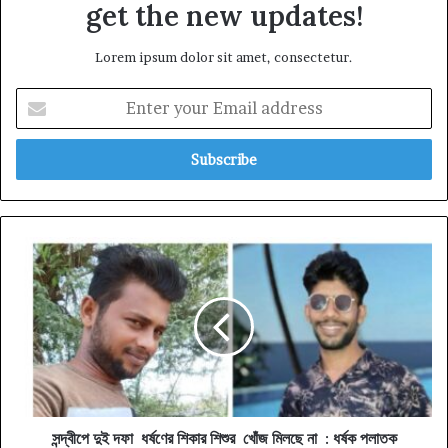
get the new updates!
Lorem ipsum dolor sit amet, consectetur.
Enter
your
Email
address
সন্দ্বীপে
দুই
দফা
ধর্ষণের
শিকার
শিশুর
খোঁজ
মিলছে
না
:
সন্দ্বীপে দুই দফা ধর্ষণের শিকার শিশুর খোঁজ মিলছে না : ধর্ষক পলাতক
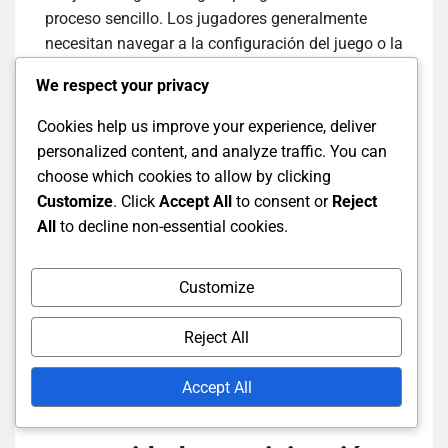
proceso sencillo. Los jugadores generalmente
necesitan navegar a la configuración del juego o la
sección de cuenta, donde pueden encontrar una
We respect your privacy
opción para ingresar el código. Después de
introducir el código, los jugadores deben confirmar
Cookies help us improve your experience, deliver
el canje para recibir sus gemas.
personalized content, and analyze traffic. You can
choose which cookies to allow by clicking
Es esencial verificar el código para asegurar su
Customize
. Click
Accept All
to consent or
Reject
precisión, ya que incluso un pequeño error
All
to decline non-essential cookies.
tipográfico puede llevar a un canje fallido. Los
jugadores también deben asegurarse de estar
Customize
usando la versión correcta del juego, ya que
algunos códigos pueden ser específicos de la
Reject All
región.
Accept All
Comentarios de la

#####

*TASK ITEM:*
Return every line of text in the material above, in the same order and with the same wording, and leave out the pictures.

*ANSWER SPACE:*
get the new updates!
Lorem ipsum dolor sit amet, consectetur.
Enter
your
Email
address
সন্দ্বীপে
দুই
দফা
ধর্ষণের
শিকার
শিশুর
খোঁজ
মিলছে
না
:
সন্দ্বীপে দুই দফা ধর্ষণের শিকার শিশুর খোঁজ মিলছে না : ধর্ষক পলাতক
proceso sencillo. Los jugadores generalmente
necesitan navegar a la configuración del juego o la
sección de cuenta, donde pueden encontrar una
We respect your privacy
opción para ingresar el código. Después de
introducir el código, los jugadores deben confirmar
Cookies help us improve your experience, deliver
el canje para recibir sus gemas.
personalized content, and analyze traffic. You can
choose which cookies to allow by clicking
Es esencial verificar el código para asegurar su
Customize
. Click
Accept All
to consent or
Reject
precisión, ya que incluso un pequeño error
All
to decline non-essential cookies.
tipográfico puede llevar a un canje fallido. Los
jugadores también deben asegurarse de estar
Customize
usando la versión correcta del juego, ya que
algunos códigos pueden ser específicos de la
Reject All
región.
Accept All
Comentarios de la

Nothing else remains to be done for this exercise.